What you have to do: Repeat the records below verbatim.
--- START ---
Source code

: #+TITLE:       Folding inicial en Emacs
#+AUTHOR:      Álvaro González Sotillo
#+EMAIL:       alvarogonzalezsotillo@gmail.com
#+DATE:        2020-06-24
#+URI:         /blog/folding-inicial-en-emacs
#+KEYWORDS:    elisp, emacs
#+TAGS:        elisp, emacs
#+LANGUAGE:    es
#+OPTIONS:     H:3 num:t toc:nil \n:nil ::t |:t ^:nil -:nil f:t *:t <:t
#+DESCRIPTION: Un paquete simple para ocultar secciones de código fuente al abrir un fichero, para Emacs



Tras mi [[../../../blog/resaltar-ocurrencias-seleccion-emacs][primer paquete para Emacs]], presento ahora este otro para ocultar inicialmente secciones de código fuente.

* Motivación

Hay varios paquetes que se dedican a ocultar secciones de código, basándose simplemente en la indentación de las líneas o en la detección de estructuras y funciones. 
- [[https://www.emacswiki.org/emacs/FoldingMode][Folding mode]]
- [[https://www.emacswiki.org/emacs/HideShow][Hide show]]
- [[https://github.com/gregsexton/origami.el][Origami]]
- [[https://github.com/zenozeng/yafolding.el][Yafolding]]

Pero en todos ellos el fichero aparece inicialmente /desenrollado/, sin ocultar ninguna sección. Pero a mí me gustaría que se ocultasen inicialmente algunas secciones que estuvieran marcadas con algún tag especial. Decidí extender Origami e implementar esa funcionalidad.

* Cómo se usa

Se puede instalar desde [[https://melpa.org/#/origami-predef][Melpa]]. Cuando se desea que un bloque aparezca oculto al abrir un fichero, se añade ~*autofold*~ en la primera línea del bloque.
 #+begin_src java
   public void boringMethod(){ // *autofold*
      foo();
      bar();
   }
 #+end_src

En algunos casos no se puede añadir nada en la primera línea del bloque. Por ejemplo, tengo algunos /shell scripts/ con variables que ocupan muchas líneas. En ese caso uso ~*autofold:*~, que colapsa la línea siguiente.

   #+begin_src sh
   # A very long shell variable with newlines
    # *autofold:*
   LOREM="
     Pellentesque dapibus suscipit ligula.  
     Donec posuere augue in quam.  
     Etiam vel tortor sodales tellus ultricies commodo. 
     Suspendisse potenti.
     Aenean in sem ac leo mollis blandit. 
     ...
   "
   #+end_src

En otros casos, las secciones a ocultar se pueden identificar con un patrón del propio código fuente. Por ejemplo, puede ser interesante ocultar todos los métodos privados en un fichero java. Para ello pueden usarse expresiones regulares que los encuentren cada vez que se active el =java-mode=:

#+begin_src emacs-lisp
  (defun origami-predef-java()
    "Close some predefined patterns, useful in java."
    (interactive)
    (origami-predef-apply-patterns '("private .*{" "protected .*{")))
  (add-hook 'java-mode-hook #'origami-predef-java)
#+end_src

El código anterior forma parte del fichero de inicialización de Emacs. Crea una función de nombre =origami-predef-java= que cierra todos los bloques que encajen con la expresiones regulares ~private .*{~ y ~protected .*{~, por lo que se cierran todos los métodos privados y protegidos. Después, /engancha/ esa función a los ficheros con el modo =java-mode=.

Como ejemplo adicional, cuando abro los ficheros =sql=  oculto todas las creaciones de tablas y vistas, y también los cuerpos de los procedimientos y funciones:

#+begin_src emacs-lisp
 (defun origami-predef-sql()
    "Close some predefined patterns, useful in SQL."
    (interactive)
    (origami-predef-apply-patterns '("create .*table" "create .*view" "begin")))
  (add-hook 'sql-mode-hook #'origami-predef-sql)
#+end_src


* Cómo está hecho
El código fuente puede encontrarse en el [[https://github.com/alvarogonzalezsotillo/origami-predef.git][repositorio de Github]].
--- END ---
Output:
Source code

: #+TITLE:       Folding inicial en Emacs
#+AUTHOR:      Álvaro González Sotillo
#+EMAIL:       alvarogonzalezsotillo@gmail.com
#+DATE:        2020-06-24
#+URI:         /blog/folding-inicial-en-emacs
#+KEYWORDS:    elisp, emacs
#+TAGS:        elisp, emacs
#+LANGUAGE:    es
#+OPTIONS:     H:3 num:t toc:nil \n:nil ::t |:t ^:nil -:nil f:t *:t <:t
#+DESCRIPTION: Un paquete simple para ocultar secciones de código fuente al abrir un fichero, para Emacs



Tras mi [[../../../blog/resaltar-ocurrencias-seleccion-emacs][primer paquete para Emacs]], presento ahora este otro para ocultar inicialmente secciones de código fuente.

* Motivación

Hay varios paquetes que se dedican a ocultar secciones de código, basándose simplemente en la indentación de las líneas o en la detección de estructuras y funciones. 
- [[https://www.emacswiki.org/emacs/FoldingMode][Folding mode]]
- [[https://www.emacswiki.org/emacs/HideShow][Hide show]]
- [[https://github.com/gregsexton/origami.el][Origami]]
- [[https://github.com/zenozeng/yafolding.el][Yafolding]]

Pero en todos ellos el fichero aparece inicialmente /desenrollado/, sin ocultar ninguna sección. Pero a mí me gustaría que se ocultasen inicialmente algunas secciones que estuvieran marcadas con algún tag especial. Decidí extender Origami e implementar esa funcionalidad.

* Cómo se usa

Se puede instalar desde [[https://melpa.org/#/origami-predef][Melpa]]. Cuando se desea que un bloque aparezca oculto al abrir un fichero, se añade ~*autofold*~ en la primera línea del bloque.
 #+begin_src java
   public void boringMethod(){ // *autofold*
      foo();
      bar();
   }
 #+end_src

En algunos casos no se puede añadir nada en la primera línea del bloque. Por ejemplo, tengo algunos /shell scripts/ con variables que ocupan muchas líneas. En ese caso uso ~*autofold:*~, que colapsa la línea siguiente.

   #+begin_src sh
   # A very long shell variable with newlines
    # *autofold:*
   LOREM="
     Pellentesque dapibus suscipit ligula.  
     Donec posuere augue in quam.  
     Etiam vel tortor sodales tellus ultricies commodo. 
     Suspendisse potenti.
     Aenean in sem ac leo mollis blandit. 
     ...
   "
   #+end_src

En otros casos, las secciones a ocultar se pueden identificar con un patrón del propio código fuente. Por ejemplo, puede ser interesante ocultar todos los métodos privados en un fichero java. Para ello pueden usarse expresiones regulares que los encuentren cada vez que se active el =java-mode=:

#+begin_src emacs-lisp
  (defun origami-predef-java()
    "Close some predefined patterns, useful in java."
    (interactive)
    (origami-predef-apply-patterns '("private .*{" "protected .*{")))
  (add-hook 'java-mode-hook #'origami-predef-java)
#+end_src

El código anterior forma parte del fichero de inicialización de Emacs. Crea una función de nombre =origami-predef-java= que cierra todos los bloques que encajen con la expresiones regulares ~private .*{~ y ~protected .*{~, por lo que se cierran todos los métodos privados y protegidos. Después, /engancha/ esa función a los ficheros con el modo =java-mode=.

Como ejemplo adicional, cuando abro los ficheros =sql=  oculto todas las creaciones de tablas y vistas, y también los cuerpos de los procedimientos y funciones:

#+begin_src emacs-lisp
 (defun origami-predef-sql()
    "Close some predefined patterns, useful in SQL."
    (interactive)
    (origami-predef-apply-patterns '("create .*table" "create .*view" "begin")))
  (add-hook 'sql-mode-hook #'origami-predef-sql)
#+end_src


* Cómo está hecho
El código fuente puede encontrarse en el [[https://github.com/alvarogonzalezsotillo/origami-predef.git][repositorio de Github]].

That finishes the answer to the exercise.